NEWBURYPORT — When faculty and staff members for Newburyport Public Schools realized the 3-D printers they ordered in February could not be delivered if the buildings were closed, they rerouted the packages and gave the printers a new purpose — addressing personal protective equipment shortages.
Sarah Leadbeater, Newburyport High School’s technology and engineering instructor, has an assortment of 3-D printers in her lab and recently, the Newburyport Education Foundation offered to purchase three more.
Around the time faculty and staff members were alerted that schools would be shutting down, Leadbeater and the district’s information technology department received notification that the 3-D printers had shipped.
Leadbeater, IT technician Michael Morse and technology operations manager Don Skane didn’t want the packages to be left in a cycle of attempted delivery and so with the permission of district officials, they rerouted the printers to Morse’s home to start making personal protective equipment.
In addition to the three new printers, they grabbed four more from the engineering lab to put to use.
Leadbeater also had dust masks and “about a thousand gloves” in her lab, which she donated to nearby hospitals.
To keep the equipment safe and to regulate the temperature of the space, Morse built a tent in his garage and assembled the printers there. Each printer takes about “eight to 10 hours” to put together, Morse said.
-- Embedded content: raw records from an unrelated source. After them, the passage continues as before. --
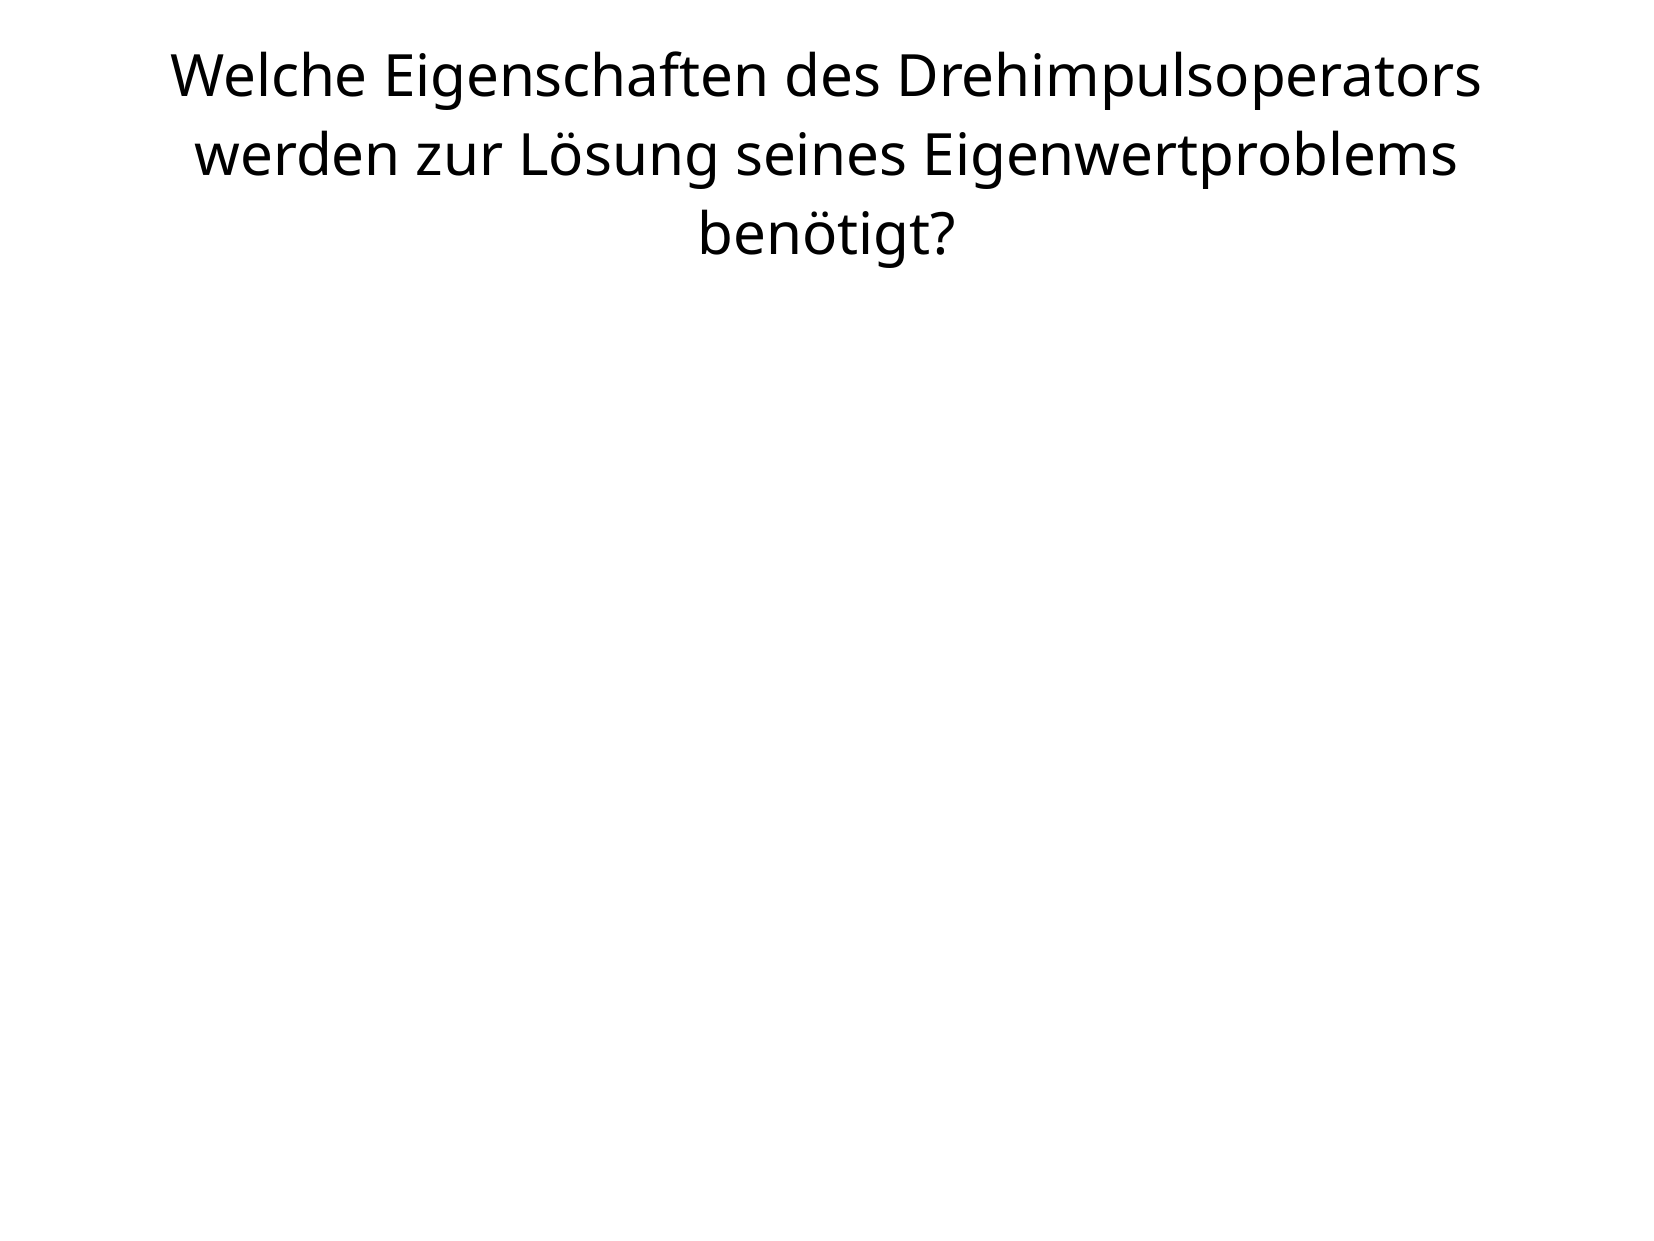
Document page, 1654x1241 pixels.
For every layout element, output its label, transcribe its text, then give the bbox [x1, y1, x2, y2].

title Welche Eigenschaften des Drehimpulsoperators werden zur Lösung seines Eigenwertproblems benötigt? [82, 49, 1571, 257]
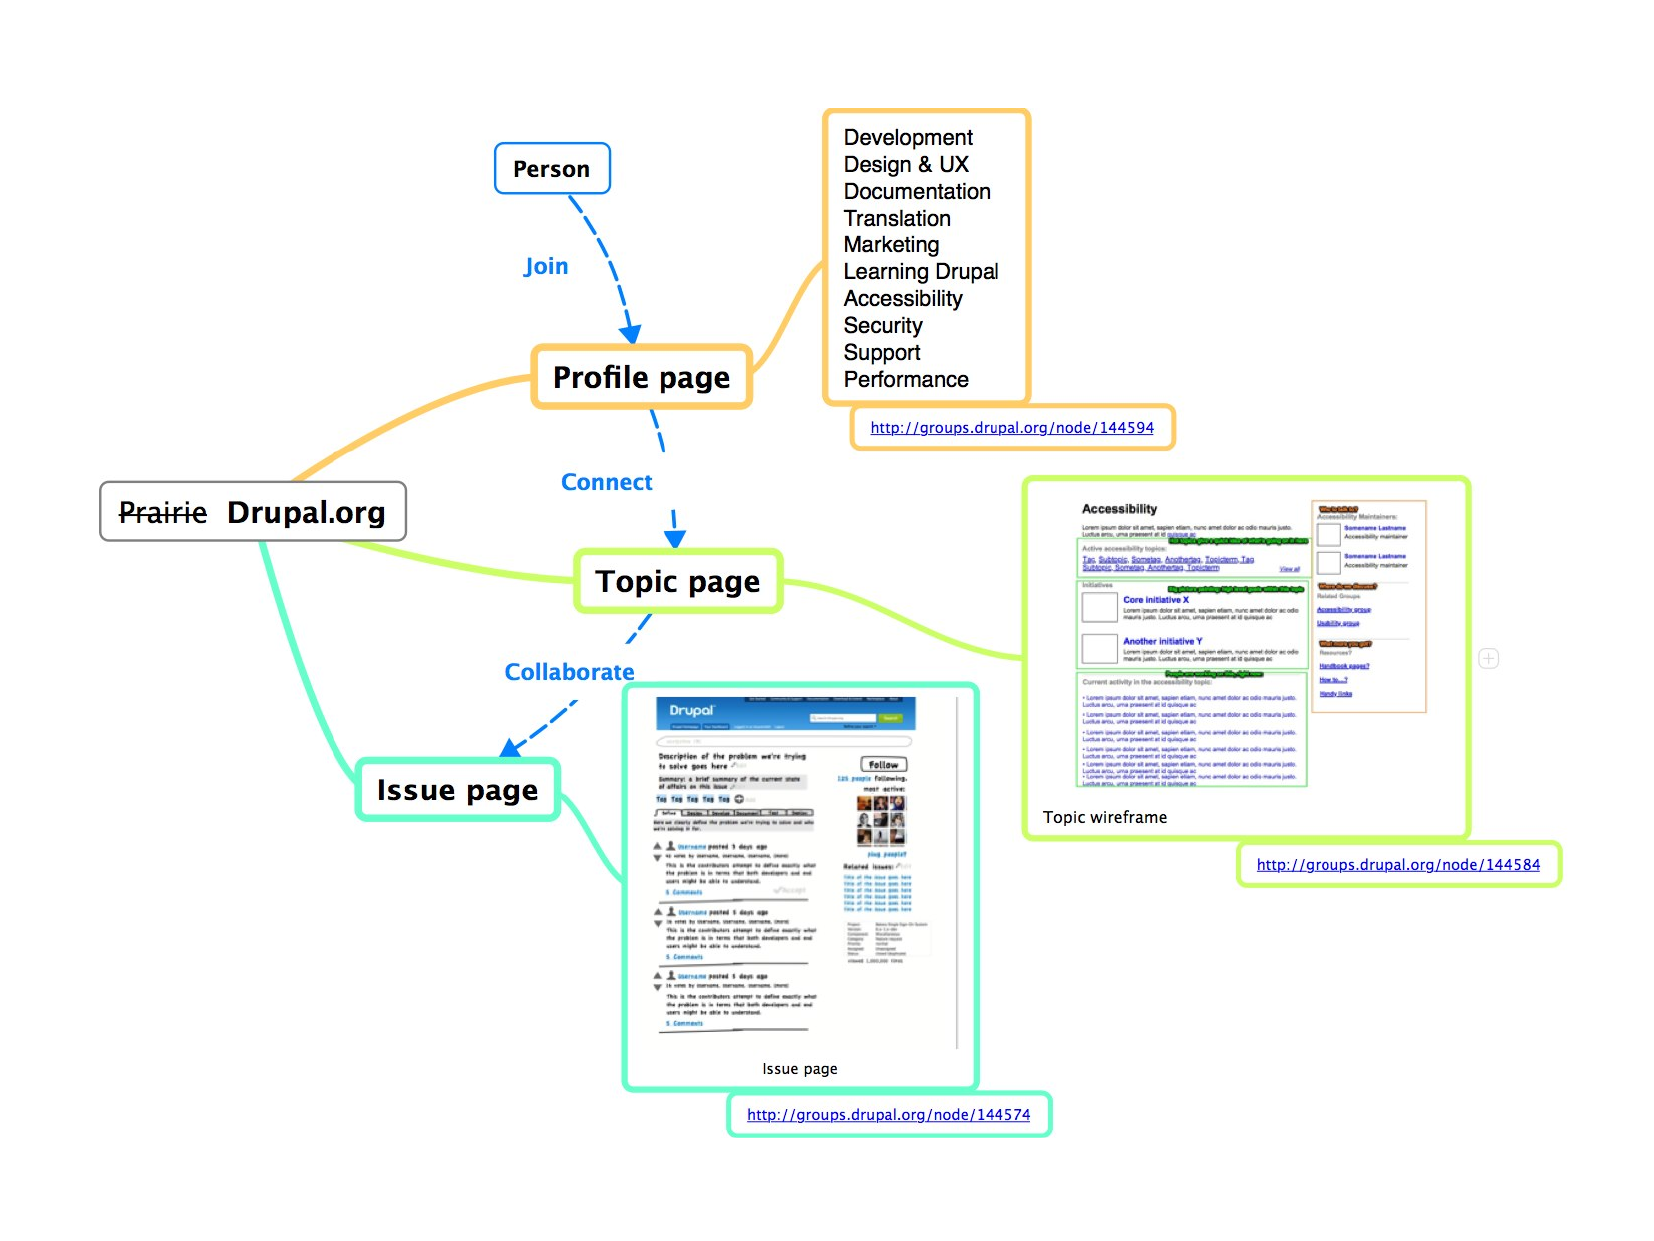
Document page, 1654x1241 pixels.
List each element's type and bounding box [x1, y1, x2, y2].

picture [3, 108, 1654, 1138]
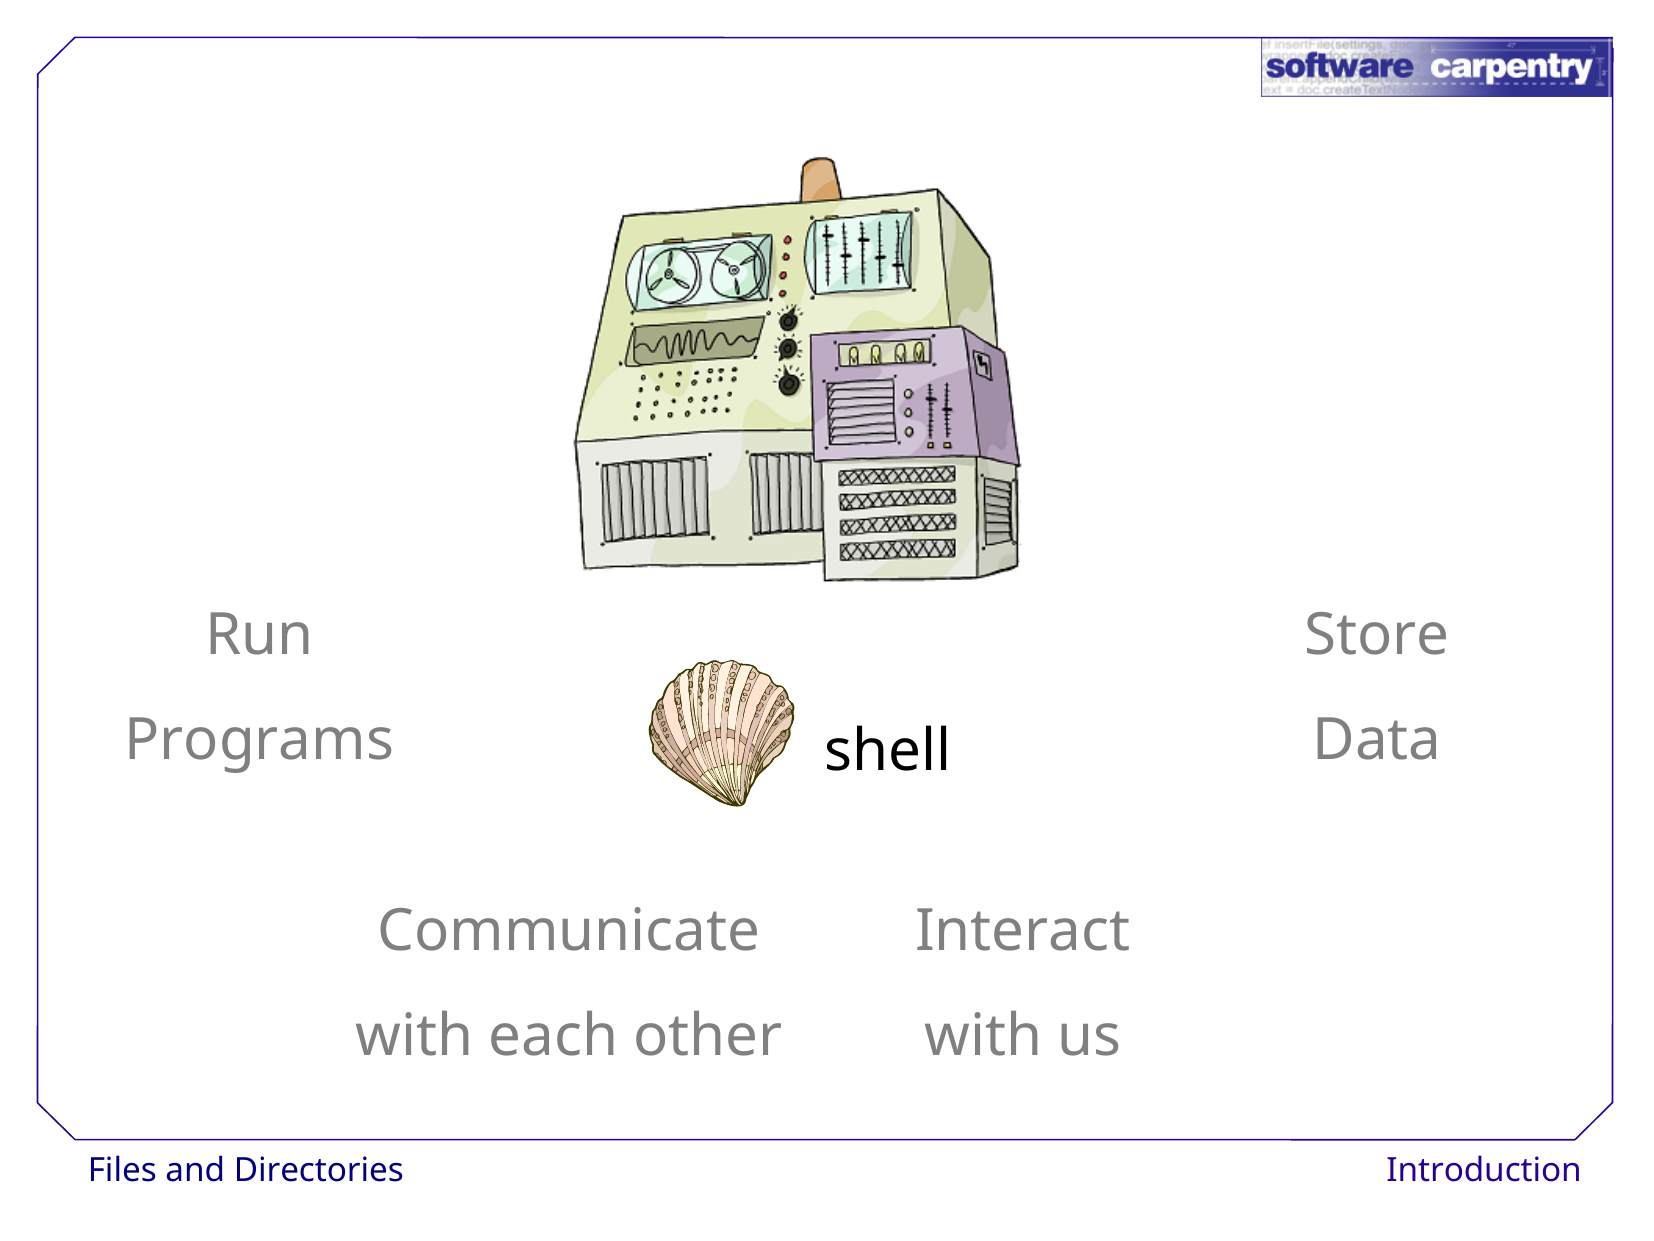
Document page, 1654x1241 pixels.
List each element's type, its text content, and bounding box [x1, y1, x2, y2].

picture [524, 109, 1081, 616]
text_box Store Data [1214, 553, 1540, 780]
text_box Run Programs [34, 553, 484, 780]
text_box Interact with us [825, 849, 1221, 1075]
picture [647, 657, 797, 811]
picture [1261, 39, 1613, 97]
text_box shell [797, 669, 1042, 791]
text_box Communicate with each other [265, 849, 825, 1075]
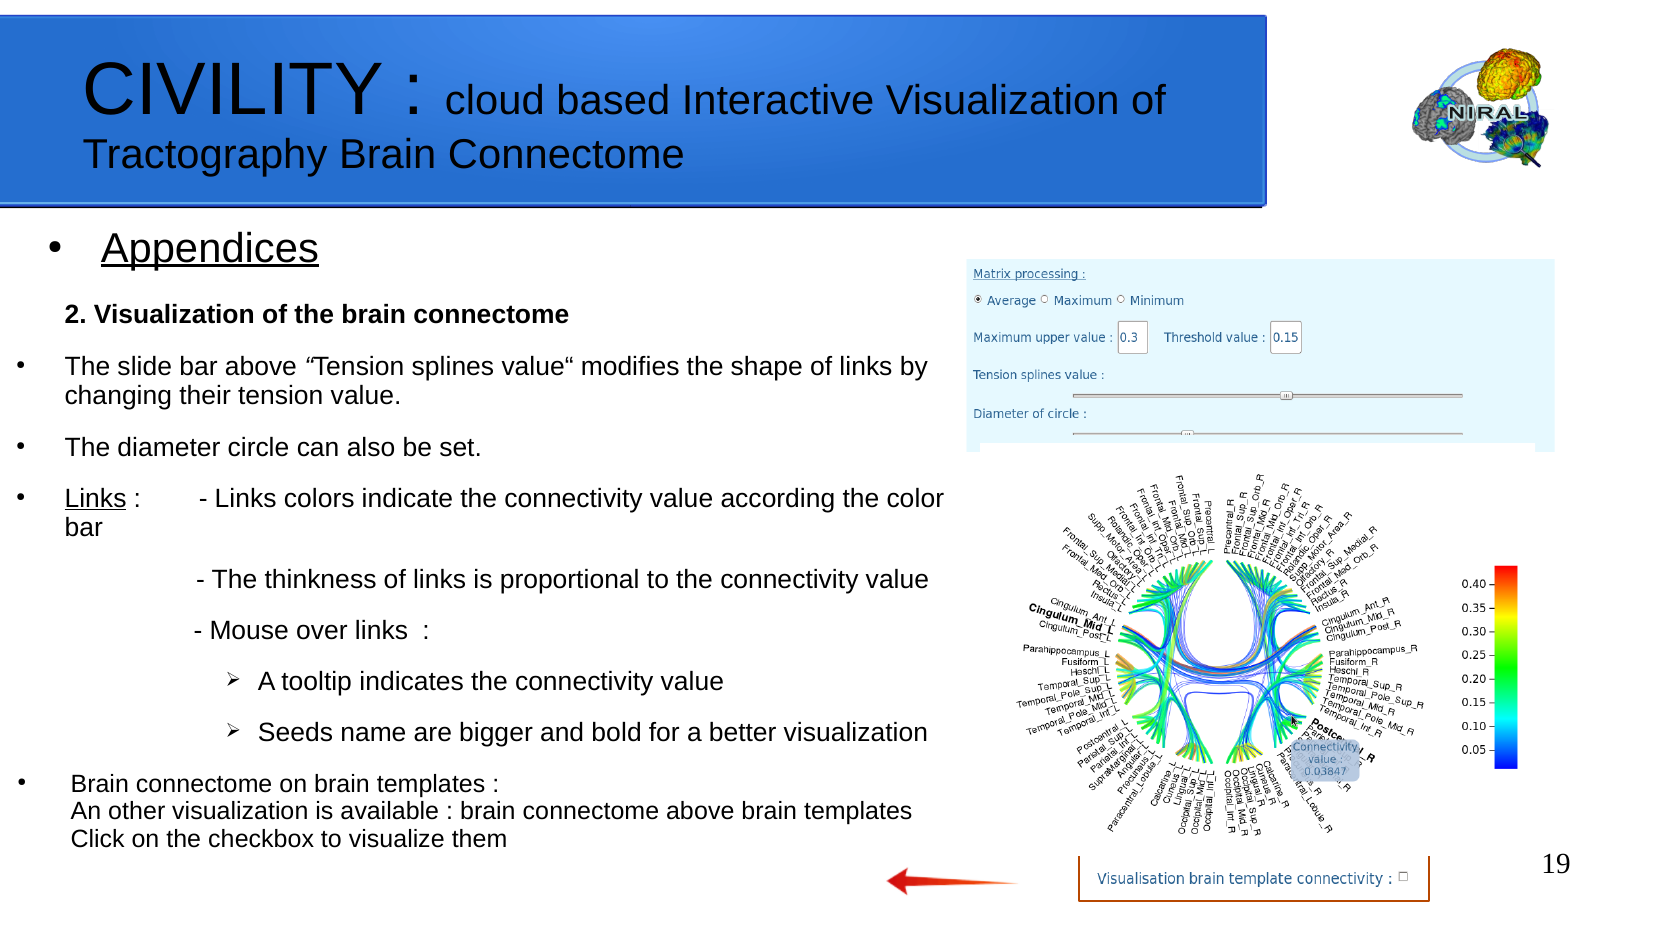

Anna Jaques Hospital is not accepting 3-D printed parts, so the group researched organizations. After testing some prototypes and finding a couple of partners, the group decided to make face shields and ventilator splitters.
Morse does all of the 3-D printing, Skane works on the assembly and shipping, and Leadbeater deals with emails and logistics.
Together, they partnered with MakeIt Labs, which coordinates the distribution of face shields to medical facilities and first responders in Massachusetts and New Hampshire.
The makerspace, which is located in Nashua, New Hampshire, recently received a donation of thick plastic sheeting, which it is cutting with a laser for use as the clear part of the shields. MakeIt Labs requested help from others to print the visor parts, which is how the Newburyport trio became involved. Morse said they have made at least 40 face shields so far.
Morse, Skane and Leadbeater are also working with Project CURE, a national project, to produce ventilator splitters, which allow for two to four people to be hooked up to a single ventilator — something that is desperately needed with a shortage of ventilators.
On Wednesday, the group shipped 40 two-way splitters and 14 quad splitters to the organization.
On top of their regular workload as faculty and staff members and the additional obstacles remote learning has caused, the group is just grateful “to have some way of helping,” Leadbeater said.